Sunday, May 31, 2015


If you had time to save something from your house in a disaster, what would it be? A lot of people would answer, "Photographs." Judging from the news coverage of several recent disasters in Oklahoma, photographs are the first possessions that people search for in the wreckage of their homes. I know they are the first things that I would grab if I had a chance. It is a little reassuring to me to know that I have saved a lot of them on various computers, flash drives, and on this blog. If, heaven forbid, I should ever lose the originals in a disaster, I still have access to the most precious of them.

Why are our photographs so precious to us? There are lots of reasons. They connect us to our past. They help us remember those we loved who are now gone, and good times that we shared together. In the case of our own children, we can see their progress from gap-toothed first grader to high school graduate to happy groom or bride. Maybe we can even see ourselves in old photographs of our grands and greats. I remember the first time I ever saw early photos of my maternal grandmother, Cora Bell, and realized how much I resembled her. In some cases, if we are lucky enough, we can even meet an ancestor through a photograph.

That's why I was thrilled this spring to receive a letter from my "new" cousin, Paul Ming, that included some photographs. One was a picture of our common ancestor, William Frederick Ming.

William Frederick Ming 1824-1911

The other came with this explanation: "I have enclosed a picture post-card. My aunt Josephine Ming Waterfield gave it to me not long before she died. It was sent to her when she was young obviously by an older person. My aunt was in her 80's when she gave it to me and didn't remember who it was from. She wrote 'John William Wheat, year 1908' on the card but didn't remember who his parents were. Do you know who he is?"

John William Wheat (2nd from left), photo taken 1908

Oh, boy, did I! He was my grandfather, John William Wheat, and this is the only picture I have of him in which he is identified. Among this group of dapper young men, he is the second from the left, pointed out by a big arrow drawn on the photo. What a priceless thing to know what my grandfather looked like! The only other picture of him that I have ever had was of a large group of oil field workers in Seminole OK, posed on and in front of a big flat-bed truck. My aunt Marie thought he was one of the men standing in front of the truck, but she wasn't sure herself which one he was. 

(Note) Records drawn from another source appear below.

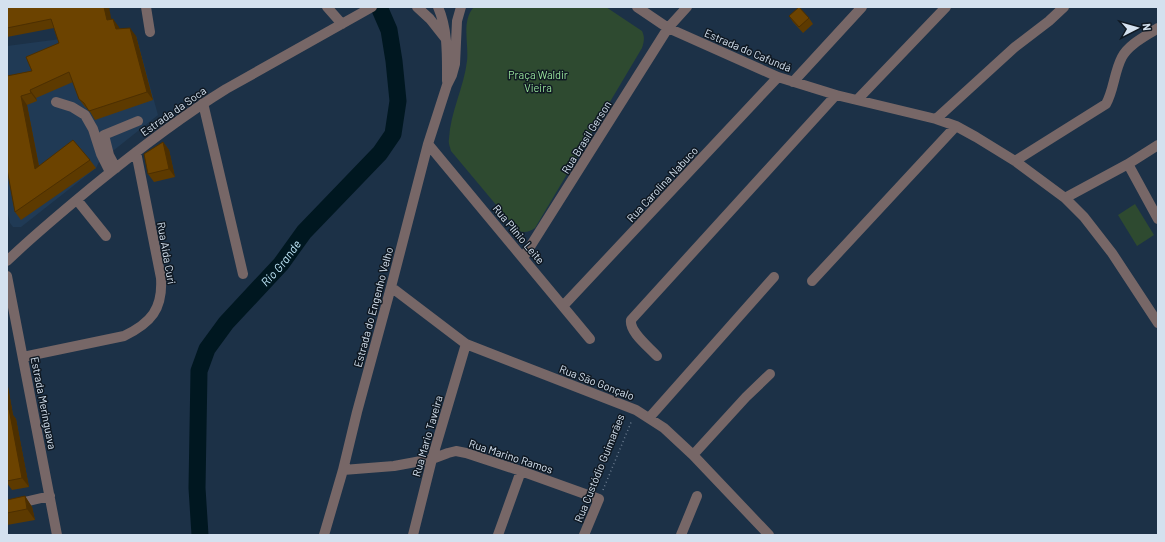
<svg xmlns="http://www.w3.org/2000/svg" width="1165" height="542" font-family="Barlow,sans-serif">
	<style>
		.built { fill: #203a55 }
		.green { fill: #2e4a30 }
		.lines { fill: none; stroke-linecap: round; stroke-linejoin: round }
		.river { stroke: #001720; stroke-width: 17 }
		.path { stroke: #6c7d90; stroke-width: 1.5; stroke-dasharray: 1 3; stroke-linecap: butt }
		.minor { stroke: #776767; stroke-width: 10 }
		.wall { fill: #5d3a00 }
		.shaded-wall { fill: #4c2f00 }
		.building { fill: #6c4300; stroke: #4c2f00 }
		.labels { text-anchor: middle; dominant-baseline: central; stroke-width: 3; stroke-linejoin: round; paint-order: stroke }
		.street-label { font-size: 11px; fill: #d4e1ef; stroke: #0f1822 }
		.park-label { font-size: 11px; fill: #98e29b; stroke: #0f1822 }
		.water-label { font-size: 12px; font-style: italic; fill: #c0e8fa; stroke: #0f1822 }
	</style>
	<rect width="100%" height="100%" fill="#1c3147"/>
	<!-- built -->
	<path class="built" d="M119 27 122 37 136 36 158 115 99 162 96 168 21 227H13L10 223 7 210V46L61 39Z"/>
	<!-- green -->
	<path class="green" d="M474 7H606L642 31C645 37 644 42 642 48L535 228C529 232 525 233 518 231L451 151C450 147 448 143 449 139 450 113 464 87 467 61 469 43 461 21 474 7Z
		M1135 204 1154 235 1137 246 1118 215Z"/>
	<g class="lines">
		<!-- river -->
		<path class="river" id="s1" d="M200 535 197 488 199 371 207 349 226 323 281 264 304 232 380 153 393 134 398 101 394 61 389 30 379 7"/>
		<!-- path -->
		<path class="path" d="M603 490 632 420"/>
		<!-- minor -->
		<path class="minor" d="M146 7 150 32
			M327 7 342 24
			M417 7 430 19 445 38
			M438 7C448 30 447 56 447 81
			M637 7 668 28 778 77 836 95 936 119 956 126 976 137 1015 161 1065 198 1084 217 1112 253 1158 323
			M793 82 862 7
			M857 100 946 7
			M56 102 72 107 85 115 93 129 101 154 110 172
			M203 103 243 274
			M936 119 1015 47 1049 21 1064 7
			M428 144 590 339
			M1015 161 1106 104C1114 90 1114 72 1122 57 1129 44 1146 36 1158 28
			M1128 164 1158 219
			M116 168 109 155 104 135 138 121
			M1065 198 1128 164 1158 145
			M77 200 106 236
			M523 258 668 28 687 7
			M7 261C34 235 63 211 92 187 135 152 179 118 226 89L372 7
			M7 276 57 535
			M812 281 956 126
			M391 287 466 344 636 410 664 428 693 455 769 535
			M563 306 778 77
			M657 356C649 347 629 332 631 320L836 95
			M23 357 124 336C151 323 163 309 161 278L136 152
			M649 418 774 277
			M693 455 746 397 770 374
			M343 470 394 466 432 459 448 453 456 451 466 453 521 471 599 499 584 535
			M7 506 50 496
			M324 535 343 470 357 412 391 287 428 144 447 85 452 75 455 64 457 21 461 7
			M413 535 432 459 466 344
			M498 535 521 471
			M681 535 697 496"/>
	</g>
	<!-- wall -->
	<path class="wall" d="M7 7 111 19H113L119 29 136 36 153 100 95 120 89 110 85 107 79 99 73 82 36 98 37 101 27 105 39 166 90 160 96 168 21 220 15 212 7 76 32 71 59 43 54 28 7 37Z
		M789 16 809 18 813 24 803 33 793 22Z
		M163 142 169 150 175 177 154 182 148 174Z
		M7 381 13 415 16 419 29 487 12 490 7 483Z
		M25 496 32 507 35 520 7 525V500Z"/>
	<!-- shaded-wall -->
	<path class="shaded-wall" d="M104 7H109L113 28 107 20Z
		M113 19 119 27 122 37 116 29Z
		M130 28 136 36 153 100 147 92Z
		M30 90 36 98 37 101 31 93Z
		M21 96 27 105 41 177 35 169Z
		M163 142 169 150 175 177 169 169Z
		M7 381 13 415 16 419 29 487 22 478 7 410Z
		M25 496 32 507 35 520 27 509Z"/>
	<!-- building -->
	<path class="building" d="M7 7H104L107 20 113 19 116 29 130 28 147 92 89 111 84 103 79 99 69 72 30 90 31 93 21 96 35 169 73 140 90 160 15 212 7 169V76L32 71 26 57 59 43 51 19 7 28Z
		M799 7 809 18 799 27 789 16Z
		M163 142 169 169 148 174 144 154Z
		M7 407V410L9 409 22 478 7 481Z
		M25 496 27 509 7 513V500Z"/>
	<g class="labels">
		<!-- street labels -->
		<g class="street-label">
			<text transform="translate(748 50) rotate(23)">Estrada do Cafundá</text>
			<text transform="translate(173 111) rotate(-35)">Estrada da Soca</text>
			<text transform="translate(586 137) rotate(-58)">Rua Brasil Gerson</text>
			<text transform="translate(662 184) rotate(-47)">Rua Carolina Nabuco</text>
			<text transform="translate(519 234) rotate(50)">Rua Plínio Leite</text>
			<text transform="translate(167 253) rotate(80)">Rua Aida Curi</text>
			<text transform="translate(373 307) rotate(-75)">Estrada do Engenho Velho</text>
			<text transform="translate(597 382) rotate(21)">Rua São Gonçalo</text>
			<text transform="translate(44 403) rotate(79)">Estrada Meringuava</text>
			<text transform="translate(427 436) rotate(-74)">Rua Mario Taveira</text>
			<text transform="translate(511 456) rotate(18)">Rua Marino Ramos</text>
			<text transform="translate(599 468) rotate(-68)">Rua Custódio Guimarães</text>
		</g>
		<!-- park labels -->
		<g class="park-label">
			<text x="538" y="74">Praça Waldir<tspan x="538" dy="13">Vieira</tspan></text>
		</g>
		<!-- water labels -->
		<g class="water-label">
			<text stroke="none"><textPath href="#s1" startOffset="301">Rio Grande</textPath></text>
		</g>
	</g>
	<!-- border -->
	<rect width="1165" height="542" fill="none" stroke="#d4e1ef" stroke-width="16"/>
	<!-- north arrow -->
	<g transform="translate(1137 28) rotate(84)" stroke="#0f1822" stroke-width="3" paint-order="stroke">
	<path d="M0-3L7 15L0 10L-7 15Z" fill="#d4e1ef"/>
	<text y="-6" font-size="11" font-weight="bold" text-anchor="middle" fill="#d4e1ef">N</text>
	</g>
</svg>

Oil field workers, Seminole OK, about 1927

Another gift from my cousin Paul came in the mail after we finally met in person this March. This one is even more precious because I didn't expect there to even be a picture of my great-grandmother, Cynthia Francis Ming Wheat Rhodes, mother of John William Wheat. In this photo, taken around 1900, she poses with her second husband, Tom Rhodes, who was 30 years older than she was. I don't know why I couldn't have inherited her tiny little figure!

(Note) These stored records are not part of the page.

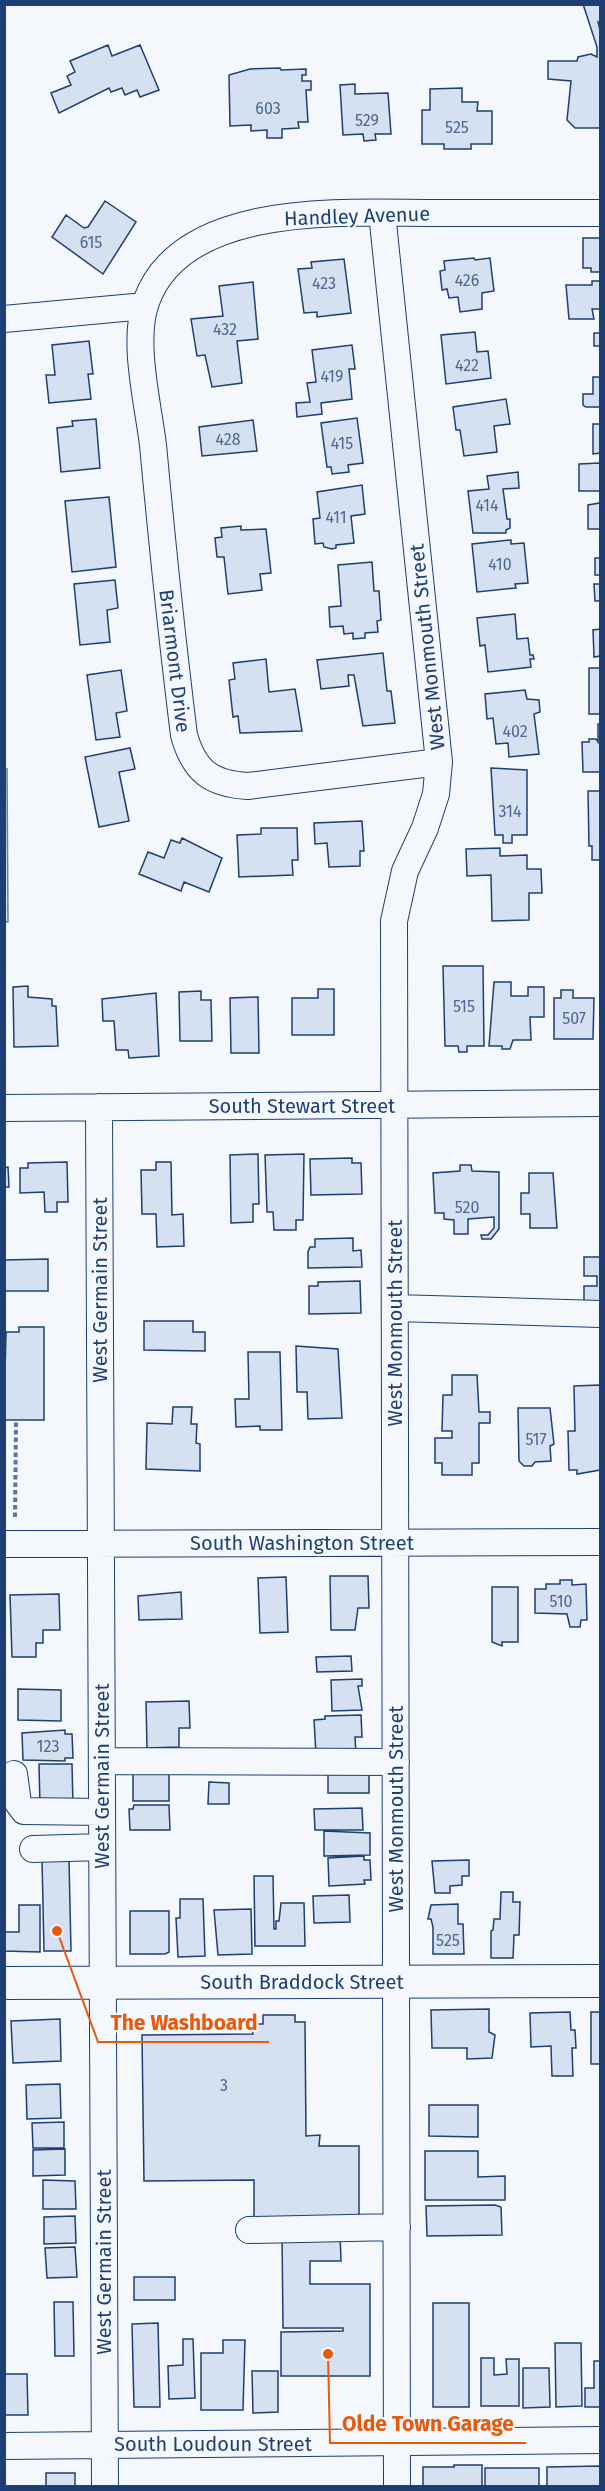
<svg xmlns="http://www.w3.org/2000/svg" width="605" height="2491" font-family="'Fira Sans',sans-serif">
<defs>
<pattern id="grass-tufts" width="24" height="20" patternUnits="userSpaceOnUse" patternTransform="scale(1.5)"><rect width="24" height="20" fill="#d7e8df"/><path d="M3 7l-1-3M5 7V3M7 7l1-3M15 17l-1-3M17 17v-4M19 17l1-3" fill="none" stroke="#b8c8c3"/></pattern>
</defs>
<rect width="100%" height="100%" fill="#f4f7fb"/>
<!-- grass -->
<path fill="url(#grass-tufts)" stroke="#687fa3" stroke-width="1.5" d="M5,769H7L8,922H4Z"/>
<!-- building -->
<path fill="#d5e0f0" stroke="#1d3f73" stroke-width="1.5" d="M583,4H600V23L598,22L600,30V128H575L567,120L571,81L548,79V61H577L578,57L591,54L597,57V47Z
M108,45L112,56L140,45L159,90L140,97L137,90L125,95L122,88L111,92L109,88L59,113L51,93L71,85L67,76L75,72L70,61Z
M280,68L281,70L306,69V75H302V81H311V90H306L308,122H298L299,128L282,129V138H267V130L251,131V125L230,126L229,75L250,69Z
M355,84V94L388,93L391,134H375L376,140L364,141L363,134L343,135L340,85Z
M462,88V102H478L477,111H492V144H471V149H444V144H422V110H430V89Z
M105,201L136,222L103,274L52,237L66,215L84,228L88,227Z
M583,238H600V272H591V268H583Z
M474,258L475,260L490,258L494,291L482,293V309L460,312L458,297L449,298L447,289L442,290L440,271L445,270L444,261Z
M344,259L351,313L317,317V312L304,313L298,269L312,268L311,262Z
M592,281H600V309H592L594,319H569L566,285H592Z
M253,282L258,339L237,341L242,383L212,387L205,355L197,356L191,319L223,316L219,286Z
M475,332L477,352L488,351L491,378L446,384L441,335Z
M594,333H600V346H594Z
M89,341L93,374H88L91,399L49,403L46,375H55L52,345Z
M352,345L355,369H349L352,399L321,403L322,414L297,417L296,403L310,402L307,383L316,382L312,350Z
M593,377H600V407H586L583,405V394H593Z
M506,399L510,424L494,426L497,452L464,456L460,430H456L453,407Z
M357,418L363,463L348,465L349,472L332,474L331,467H327L321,423Z
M96,419L100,468L61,472L57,428L73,426L72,421Z
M253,420L257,451L202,456L199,427Z
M593,424H600V453L593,454Z
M600,463V491H579V464Z
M518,472L519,488L503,489L507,519H510V528L506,530V533H473L468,491L489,489L487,476Z
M362,485L365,514L351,516L354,543L336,545V548L332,549L324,547L323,543L315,544L313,519L320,518L317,492Z
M109,497L116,567L72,572L65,501Z
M600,503V529H588V505Z
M241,526V530L266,529L271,573L260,574L262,590L228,594L224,557H217L215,538L222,537L221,528Z
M511,540V544L524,543L528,583L515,584L516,588L477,592L472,544Z
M595,558H600V575H595Z
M372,562L374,591H379L381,620L377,621L378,632L365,633V638L353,639V633L344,634L343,626L330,627L329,607L341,606L338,565Z
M115,580L118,608L107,610L110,642L80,645L74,584Z
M594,584H600V601H595Z
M515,614L517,639L528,638L530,655H533L534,659H530L531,667L488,672L485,645L480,646L477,618Z
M600,629V656L594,657L593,630Z
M383,653L387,691H391L395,723L363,726L354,675H348L349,686L321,689L317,660Z
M266,659L269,692L295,689L302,731L240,733L238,716L233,717L229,680L235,679L233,663Z
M589,668H600V714H589Z
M121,670L127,711L116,713L120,737L96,740L87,675Z
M525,690L527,699L539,700L540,712L534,714L539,754L509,757L508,743L496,744L493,718L487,719L485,694Z
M598,724H600V772H583L582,742H589V739H596L598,742Z
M130,748L135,769L119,772L129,821L99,827L85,757Z
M491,768L527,770V835H512V843H503V835H495Z
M588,791H600V860H592V846H589Z
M362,821L364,851H360V866L329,867L327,843L315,844L314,823Z
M261,828H297L298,860H292L293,875L239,877L237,835L261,834Z
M182,838L222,858L209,892L184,882L181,891L139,874L148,852L164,858L171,840L180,843Z
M500,848V856L527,855V869H541L542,893H529V920L492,921L491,875L467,876L466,849Z
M443,966H483L484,1046H467V1052H459L458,1046H445Z
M494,982H511V996H528V987H544V1017H530L531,1040H513L510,1049H502V1046H489Z
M28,986V997L52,999V1006H56L58,1046L14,1047L13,987Z
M318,989H334V1035H292V998H318Z
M561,990H573V998H594L593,1039H554V998H561Z
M201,991V1000H211L212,1041H180L179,992Z
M156,993L159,1056L129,1058L128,1050H116L114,1021H103L102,999Z
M258,997L259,1053H231L230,998Z
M258,1154L259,1204H253V1222L231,1223L230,1155Z
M304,1154L303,1220H296V1230H274L273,1212H267L265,1155Z
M352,1158V1163H361L362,1194L311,1195L310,1159Z
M67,1162L68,1202H57V1212H45L44,1192L20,1193V1168H28V1163Z
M156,1162H171L172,1215L183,1214L184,1246L157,1247L156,1214H142L141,1170H156Z
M460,1165H471L472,1171L499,1172V1229L491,1239H482L481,1235H488L494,1228V1217L468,1219V1234H454V1220L444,1219V1213H435L433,1173L460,1171Z
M8,1167L9,1187H4V1168Z
M529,1173H553L557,1228H530V1214H521V1193H529Z
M353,1238V1251L361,1250L362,1267L308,1268V1252L310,1247H315V1239Z
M584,1257H600V1303H584V1286H597V1276H584Z
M48,1259V1291H4V1260Z
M360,1281L361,1313L309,1314V1286H318V1282Z
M144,1321H193V1332H205V1351L144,1350Z
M19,1327H44V1420H4L6,1332H19Z
M296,1346L338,1349L342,1418L308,1419L307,1392H297Z
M248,1352H280L282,1430H260V1426L236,1427L235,1399H249Z
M452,1375H477L479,1412H490V1423H479V1463H472V1475H442V1463H435V1438H452V1431H442L443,1395H452Z
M600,1385V1470L577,1474V1470H569L568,1431H575L574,1386Z
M173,1407H192L191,1424H197L196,1443L200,1444V1471L146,1469L147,1423L172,1424Z
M518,1408H550L554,1444L550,1446L551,1461L535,1462L532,1466H524L519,1461Z
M330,1576H368L369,1608H358L355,1630H331Z
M286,1577L288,1632L260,1633L258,1578Z
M560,1580H572V1585L586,1584L587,1620H581L580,1627H570L567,1614L535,1613V1589H546V1584H560Z
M492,1587H518V1642H502V1646L492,1642Z
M181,1592L182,1619L139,1620L138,1596Z
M59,1594L60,1630H43V1643H36V1657H12L10,1595Z
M351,1656L352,1671L317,1672L316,1657Z
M362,1679V1686H358L362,1710L332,1711L331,1680Z
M18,1689L61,1690V1721L18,1720Z
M189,1701L190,1728H179V1747L147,1748L146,1702Z
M361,1715L362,1737H355L356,1753L316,1754L314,1720L325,1719V1716Z
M65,1730V1734H72L73,1758H65V1761L23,1760L22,1733Z
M39,1764H72L73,1806L40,1807Z
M328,1764H369V1793H328Z
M133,1766L169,1773V1801H133Z
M209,1782L229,1783V1804H208Z
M134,1805H169L170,1830H130L129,1809H133Z
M362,1808L363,1830H315L314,1809Z
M324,1831L370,1833V1855L324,1856Z
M364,1856V1860H370L371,1880H364L365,1884L329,1886L328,1858Z
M42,1859L69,1860L71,1951H44Z
M469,1860V1876H462V1885L450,1886V1893H435L432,1861Z
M254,1876H273L274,1929H276V1921H279L281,1903H304L305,1946H255Z
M501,1892H513V1902H520L519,1935H514L513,1958H491V1931L493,1930L494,1919H500Z
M349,1895L350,1922L314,1923L313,1896Z
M180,1899H203L205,1956L178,1957L176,1918H180Z
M458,1904V1924H463L464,1954H433V1927L431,1919H428L431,1905Z
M19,1905H40V1952L4,1951V1932H19Z
M251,1909L252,1954L218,1955L214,1910Z
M130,1911H169V1952L165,1954H130Z
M489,2009V2032L495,2035L492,2058L467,2059V2048H432L431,2010Z
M570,2012L571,2030H575L576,2048H572L573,2076H552L551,2046L531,2047L530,2013Z
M591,2012H600V2064H591Z
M263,2015H295V2022H305L306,2136L320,2135L319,2146H359V2221H254V2180L144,2181L142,2035L253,2034L252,2024H263Z
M60,2019L61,2061L13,2063L11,2021Z
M60,2084L61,2118L27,2119L26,2085Z
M429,2105H478V2137L429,2136Z
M64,2122V2148H33L32,2123Z
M65,2149V2175L33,2176V2150Z
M425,2151H478V2177L505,2176V2200H425Z
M43,2180L75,2181L76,2209H43Z
M495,2205L501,2207L502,2235L427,2236L426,2206Z
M75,2216L76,2243L44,2244V2217Z
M282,2234H340L341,2261H310V2284H370V2376H281V2332L343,2331V2328H283Z
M75,2247L77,2277L47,2278L45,2248Z
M134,2277H175V2300H134Z
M54,2302H73L74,2356H55Z
M433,2303H469V2407H433Z
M158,2323L160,2407H134L132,2324Z
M183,2339H193L195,2398L169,2399L168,2366L183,2365Z
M223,2340H245L243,2410H201V2353H223Z
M555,2343H581L582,2406L556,2407Z
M481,2358H494V2375L507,2374L506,2359H519V2406H481Z
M594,2361H600V2407H585V2388H594Z
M523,2368H549L550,2407L523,2408Z
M252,2371H278V2412L253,2413Z
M4,2374H27L28,2415H4Z
M454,2465H482V2486H423V2467H454Z
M600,2466V2486H547V2467Z
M485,2468H539V2486H485Z
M46,2473H75V2486H46Z"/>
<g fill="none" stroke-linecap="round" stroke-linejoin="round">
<defs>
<path id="minor" d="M382,213L439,762L436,794L425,828L405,871L394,921L397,2486
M4,319L145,306
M439,762L248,786C211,784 194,771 184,735C172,639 162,542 153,445C148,404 132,341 146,302C182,200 348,213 434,213C489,213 545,213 600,213
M99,1107L105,2486
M4,1108L600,1103
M395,1308L600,1314
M4,1544L600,1542
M102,1761L396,1762
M14,1774L18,1803L24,1811L102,1812
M33,1849L102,1847
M249,2230L397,2227
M4,2446L600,2440"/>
<path id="major" d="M4,1983L600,1981"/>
</defs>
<!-- minor casing -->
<use href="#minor" stroke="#1d3f73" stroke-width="28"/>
<!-- major casing -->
<use href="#major" stroke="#1d3f73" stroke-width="34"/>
<!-- path -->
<path stroke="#5e769c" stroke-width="4" stroke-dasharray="4.5 3" stroke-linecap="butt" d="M15,1517L16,1420"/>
<!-- minor -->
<use href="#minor" stroke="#f4f7fb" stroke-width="26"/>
<!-- major -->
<use href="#major" stroke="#f4f7fb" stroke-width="32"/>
</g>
<g text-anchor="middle" stroke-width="4.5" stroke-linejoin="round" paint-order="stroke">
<!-- number labels -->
<g font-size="16" fill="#4b6792">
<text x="268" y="114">603</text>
<text x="367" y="126">529</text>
<text x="457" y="133">525</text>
<text x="91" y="248">615</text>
<text x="467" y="286">426</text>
<text x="324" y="289">423</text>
<text x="225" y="335">432</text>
<text x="467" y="371">422</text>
<text x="332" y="382">419</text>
<text x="228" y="445">428</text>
<text x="342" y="449">415</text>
<text x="487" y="511">414</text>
<text x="336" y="523">411</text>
<text x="500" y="570">410</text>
<text x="515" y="737">402</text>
<text x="510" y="817">314</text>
<text x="464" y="1012">515</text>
<text x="574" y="1024">507</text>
<text x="467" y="1213">520</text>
<text x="536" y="1445">517</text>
<text x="561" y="1607">510</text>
<text x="48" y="1752">123</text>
<text x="448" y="1946">525</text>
<text x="224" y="2091">3</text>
</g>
<!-- street labels -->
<g font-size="20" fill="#1d3f73" stroke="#f4f7fb">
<text transform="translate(357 216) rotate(-2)" y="7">Handley Avenue</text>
<text transform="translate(427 647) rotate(-96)" y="7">West Monmouth Street</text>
<text transform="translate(175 661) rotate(83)" y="7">Briarmont Drive</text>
<text x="302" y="1113">South Stewart Street</text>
<text transform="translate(100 1290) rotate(-90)" y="7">West Germain Street</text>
<text transform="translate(395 1323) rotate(-90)" y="7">West Monmouth Street</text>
<text x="302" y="1550">South Washington Street</text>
<text transform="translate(102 1776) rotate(-90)" y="7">West Germain Street</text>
<text transform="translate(396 1809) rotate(-90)" y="7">West Monmouth Street</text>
<text x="302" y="1989">South Braddock Street</text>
<text transform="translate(104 2262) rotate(-90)" y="7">West Germain Street</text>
<text x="213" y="2451">South Loudoun Street</text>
</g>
</g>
<!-- callouts -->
<path fill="none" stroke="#e8590c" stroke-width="2" d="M57 1931L98 2042H269M328 2354L330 2443H526"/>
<g fill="#e8590c" stroke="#f4f7fb" stroke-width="2">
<circle cx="57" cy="1931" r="6"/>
<circle cx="328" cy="2354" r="6"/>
</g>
<g font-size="21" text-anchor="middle" font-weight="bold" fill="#e8590c" stroke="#f4f7fb" stroke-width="4.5" stroke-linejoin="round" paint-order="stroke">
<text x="184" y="2030">The Washboard</text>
<text x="428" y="2431">Olde Town Garage</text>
</g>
<!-- border -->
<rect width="605" height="2491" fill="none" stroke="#1d3f73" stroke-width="12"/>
</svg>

Cynthia Francis Ming Wheat Rhodes
and second husband, Tom Rhodes

Just last week I was the recipient of more photos--this time from my Castle cousin, Linda. I have a lot of Castle and Day family photos, since I inherited both my grandmother's and my great-grandmother's, but I had never seen these. Linda has been going through her parents' photo albums and brought along several when we met for dinner. She was nice enough to scan these photos of Grandpa and Grandma Day; one of the Castle boys with my grandfather, Weaver Smith; and a group shot of the Castle family, including my grandfather and grandmother, in front of Big Mom's house. Talking about inheriting physical features, it's easy to see that the Smith boys--my dad and my brother--inherited their beautiful hair from my grandfather. I can sure see what my grandmother saw in him!

Grandpa and Grandma Day with great-granddaughter Marilou
(L to R) My grandfather Weaver Smith,
Goldman, Warner, and Forrest Castle

Castle family in front of Big Mom's house
My grandparents are in the back row, framed between the two pillars

Want a project to work on that will really make a difference to you and your descendants? 

  • If your family photos are in one of those old magnetic or adhesive photo albums, take them out now! Put them in archival albums or boxes.
  • Being careful not to damage photos, list the people depicted on the back. Someday you will be gone, and nobody will know who these people were.
  • Scan your most precious photos and save them somewhere that will be safe in a disaster. In these days of ever-changing technology, it's hard to know what that is. Computer hard drive, flash drive, the cloud? Use your best judgment.
  • Check out an online photo archive like Look for photos of your family, or better yet, post some of your photos there.
  • If you are a subscriber to, post photos there and make them accessible to the Ancestry community.
  • Print those vacation photos that are still on a photo disk and put them in an album.
  • It's great to have a photo album in your purse or pocket, i.e. your cell phone, but what happens when something happens to your phone? Find a permanent way to save those priceless photos!